Samstag, 26. September 2015

#179

MEIN GEDÄCHTNIS IST MEIN FEIND

denn mein Krieg ist im Kopf


Jetzt könnte das Mädchen noch umdrehen. Jetzt auch noch. Jetzt könnte sie noch nach Hause fahren. Doch ihre Seele ist so rastlos. Ein Drink zu viel. Den hätte sie nicht trinken müssen. Sie müsste nicht mit diesem Kerl mitgehen - sie macht es aber trotzdem. Der Sex ist nicht mal wirklich prickelnd. Wieder Mal. Er ist lieb wirklich. Sie mochte ihn von Anhieb. Er war einer der guten Menschen, die Leben genießen konnten. Sie sollte aufhören zu vergleichen. Zu Hause überfällt sie der Schmutz. So schlecht hat sie sich seit Wochen nicht mehr gefühl.
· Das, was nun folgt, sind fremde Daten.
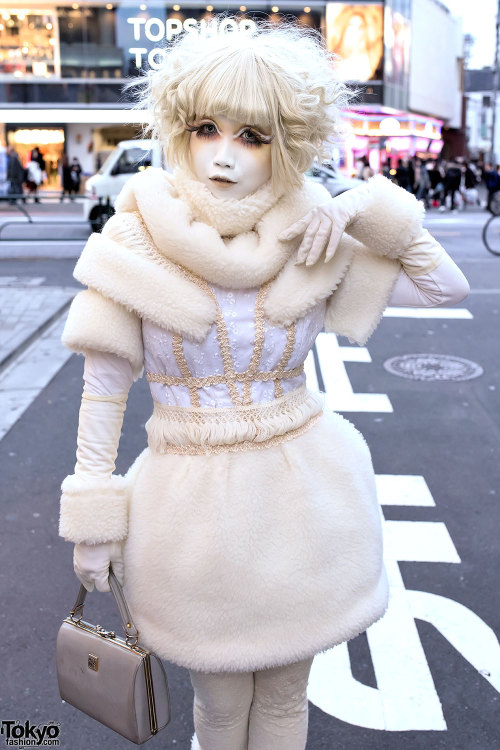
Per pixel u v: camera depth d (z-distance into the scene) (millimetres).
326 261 1686
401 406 5965
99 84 24984
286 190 1693
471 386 6461
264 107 1582
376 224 1714
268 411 1754
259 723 1928
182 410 1739
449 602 3385
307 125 1639
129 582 1747
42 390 6371
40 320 8445
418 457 4984
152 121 1745
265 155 1658
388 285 1828
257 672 1888
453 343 7809
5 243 15438
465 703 2764
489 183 24891
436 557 3766
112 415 1718
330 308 1866
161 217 1609
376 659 2994
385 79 28250
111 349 1657
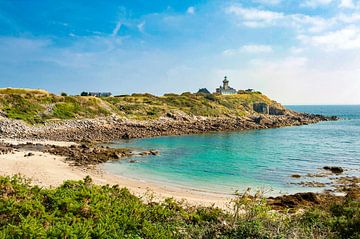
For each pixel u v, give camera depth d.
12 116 74.44
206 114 122.62
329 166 42.78
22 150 46.19
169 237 10.12
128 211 11.95
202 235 10.45
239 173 38.53
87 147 52.41
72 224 9.75
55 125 76.81
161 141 69.62
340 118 172.50
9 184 12.62
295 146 64.12
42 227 9.16
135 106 111.44
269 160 47.84
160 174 37.00
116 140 69.81
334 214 14.22
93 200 12.43
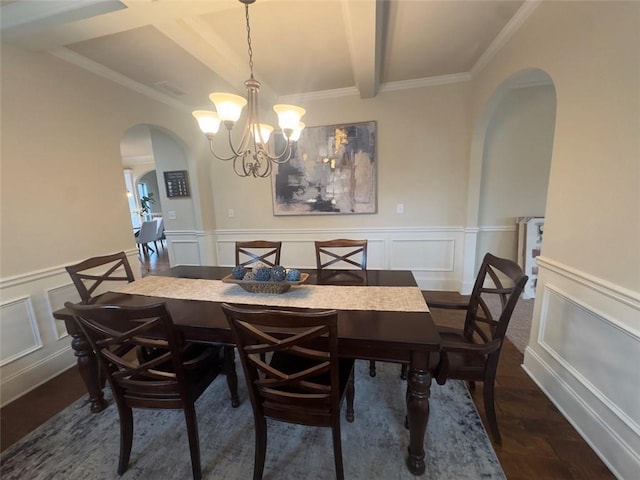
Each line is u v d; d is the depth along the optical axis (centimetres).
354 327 129
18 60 194
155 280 210
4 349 189
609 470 131
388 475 132
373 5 160
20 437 159
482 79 274
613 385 131
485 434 152
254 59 248
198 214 388
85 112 239
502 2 182
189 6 160
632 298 118
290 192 369
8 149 190
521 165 327
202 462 141
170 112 332
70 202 229
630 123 119
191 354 160
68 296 227
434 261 354
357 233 364
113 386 130
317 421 121
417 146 331
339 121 341
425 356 121
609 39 127
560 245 166
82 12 165
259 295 175
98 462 143
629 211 121
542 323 185
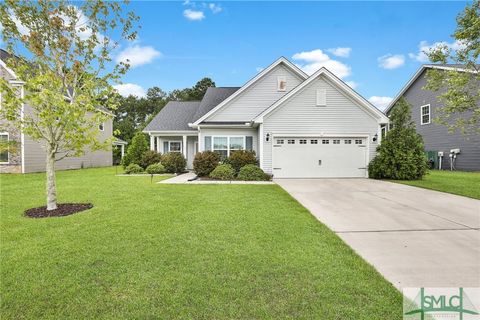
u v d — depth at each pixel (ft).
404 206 23.34
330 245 13.60
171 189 31.63
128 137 121.90
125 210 20.79
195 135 59.62
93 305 8.44
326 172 46.11
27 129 19.90
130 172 53.88
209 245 13.44
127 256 12.05
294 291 9.25
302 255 12.28
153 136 62.08
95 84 21.98
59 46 21.83
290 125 45.96
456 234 15.67
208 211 20.53
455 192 30.14
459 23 29.48
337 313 8.08
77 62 21.84
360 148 46.24
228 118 52.90
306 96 45.88
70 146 21.65
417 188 33.91
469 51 29.45
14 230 15.74
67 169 67.41
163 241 13.97
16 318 7.87
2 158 54.44
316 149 46.11
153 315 7.98
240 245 13.48
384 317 7.95
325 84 45.73
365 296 9.02
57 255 12.13
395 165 43.14
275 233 15.40
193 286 9.52
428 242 14.35
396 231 16.29
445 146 61.36
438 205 23.72
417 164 42.86
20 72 19.89
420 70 66.80
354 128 45.93
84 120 21.66
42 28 21.31
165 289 9.33
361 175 46.14
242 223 17.34
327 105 45.88
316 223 17.49
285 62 52.90
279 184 37.78
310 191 31.58
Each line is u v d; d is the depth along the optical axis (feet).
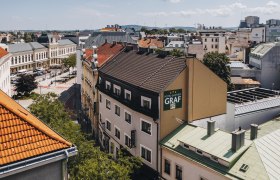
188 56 128.88
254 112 158.51
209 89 134.21
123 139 149.89
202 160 103.04
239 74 329.72
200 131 116.57
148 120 126.82
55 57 631.97
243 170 91.97
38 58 575.79
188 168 108.88
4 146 51.19
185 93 127.44
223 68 304.71
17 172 50.39
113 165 85.76
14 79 439.63
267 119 164.55
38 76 485.97
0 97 61.82
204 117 134.92
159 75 132.16
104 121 174.50
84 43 354.54
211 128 110.83
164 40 566.36
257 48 359.87
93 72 189.98
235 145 97.91
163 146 118.83
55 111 141.38
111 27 541.75
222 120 142.31
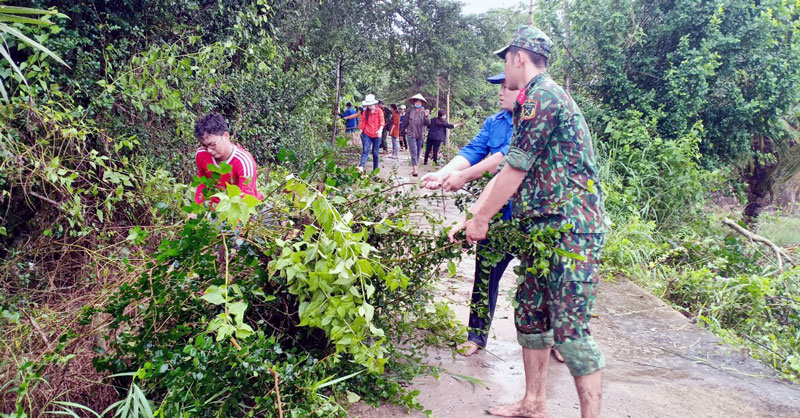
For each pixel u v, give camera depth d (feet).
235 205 6.86
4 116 11.96
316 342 9.26
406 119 49.32
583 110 30.78
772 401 10.02
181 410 6.88
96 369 7.72
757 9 29.58
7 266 11.93
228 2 21.45
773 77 29.91
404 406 8.91
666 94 29.91
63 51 14.94
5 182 12.01
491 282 10.75
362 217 8.96
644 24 31.22
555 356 11.40
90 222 13.58
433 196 10.55
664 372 11.09
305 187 7.54
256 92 22.61
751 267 20.31
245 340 7.41
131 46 18.02
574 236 7.44
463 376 9.79
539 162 7.61
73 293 11.68
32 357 8.64
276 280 8.23
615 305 15.14
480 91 79.25
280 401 7.00
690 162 26.73
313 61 28.37
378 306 9.30
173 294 7.64
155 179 13.64
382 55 51.21
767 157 34.55
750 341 13.61
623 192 26.40
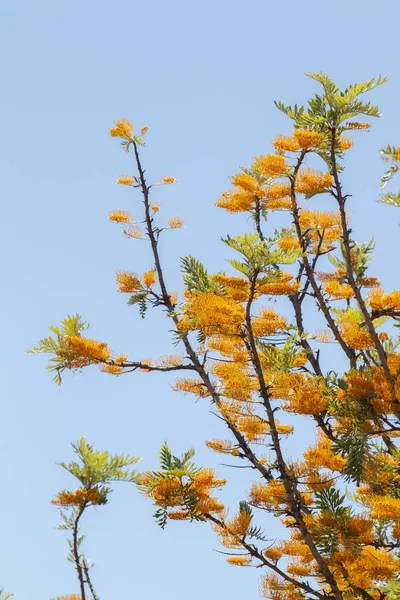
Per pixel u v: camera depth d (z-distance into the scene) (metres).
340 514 10.82
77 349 11.98
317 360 12.16
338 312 13.07
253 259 10.01
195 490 10.52
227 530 11.34
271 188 12.81
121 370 12.50
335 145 11.47
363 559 10.89
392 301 10.90
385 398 10.14
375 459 10.38
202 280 11.52
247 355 11.40
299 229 12.90
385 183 10.54
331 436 10.80
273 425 10.39
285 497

Sie hat ihre Freunde verraten. Wieder Mal. Niemand sollte sich mit ihr abgeben. Seht sie euch an - die Augenringe sind nicht mal mehr mit Make-Up zu überdecken. Ihre Augen wirken wie zwei leere Höhlen in ihrem schweren Kopf. Ihre Arme hängen schlaff an dem viel zu dicken Körper herunter. Heute hat sie es wieder Mal richtig verbockt. Essen? Hätte sie sich verdienen müssen. In den letzten 48 Stunden hat sie vielleicht vier bis 5 Stunden geschlafen. Und trotzdem ist sie nicht müde. Obwohl - müde ist sie schon. Nur schlafen kann sie nicht. Rastlos. Schlaflos. Ihre leere Seele gefüllt mit Schuld.  

 

Montag, 14. September 2015

#178

WO BIST DU GEWESEN? WARUM BIST DU SO KALT?

Möchtest du nicht reden? 


Ein Hauch von Nichts hat gerreicht, dass das Kartenhaus des Mädchens wieder in sich zusammen stürzte. Es war noch lange nicht fertig gebaut. Eine Karte falsch gesetzt. Einen Moment nicht achtsam gewesen. Eine einzige falsche Handbewegung. Ein zu schneller Herzschlag. Oder war er zu langsam? Lautlos fällt der Turm um. Still ist es im Inneren des Mädchens geworden. Sie lacht noch, schenkt einem ihrer Stammgäste noch ein Bier ein. Niemand sieht, dass ihre Finger zittern, dass ihr Blick sich ins Innere kehrt und ihre Gedanken schon längst draußen im Regen stehen.
Ja, die letzten Tage waren wieder sehr schwer gewesen. Zu leben. Zu atmen. Weiter zu machen. Es gibt diese Tage. Man schiebt die Gedanken zur Seite. Man reden sich ein, man lebe. Man versichert sich, dass man stark ist. Und dann kommt diese eine Nacht, in der ein einziges Glas Wein ausreicht, um den Zusammenbruch nicht mehr aufhalten zu können.
Der nasse Asphalt unter ihrem Körper fühlt sich nicht wie der Boden an, sondern wie fallen. Die Fantasie spinnt wirre Gedanken im Kopf. Eine Stimme des Mädchens freut sich auf die Klinge. Sie hat sich schon eine Stelle ausgesucht. Eine andere Stimme des Mädchens hat furchtbare Angst davor. Schritte nähern sich. Aufhören zu atmen. Clive? Nein. Ein Freund, ein guter Freund, berührt sie am Arm. Er hilft ihr hoch. Er sieht sie an. Er fragt sie. Doch das Mädchen antwortet nicht. Nuschelt nur vor sich hin. Zu viel Alkohol. Es ist nicht der Alkohol. Es ist zuviel Leben. Zuviel passiert. Zuviel Unsicherheit. Zuviel eingebildetes Selbstbewusstsein. Er nimmt sie bei der Hand und bringt sie nach Hause. Doch bevor sie sich zu ihm ins Bett legt, sich an seiner Brust ausruht, wissend, dass er sie nicht anrühren würde, verschwindet sie noch hinter dieser grauen Wand. Die Beuel an ihrem Kopf ist der Kompromiss zwischen den beiden Stimmen. Ihr Kopf ist heute zu taub um nochmal ihre Karten zu sortieren. Morgen vielleicht.
Doch viel wichtiger ist es heute, dass sie überlebt habt. Verwundet. In ihrer Ehre gekränkt. Aber nicht tot. Nicht ernsthaft verletzt. Und sie wird wieder aufstehen. Das Mädchen wird kämpfen. Tag für Tag.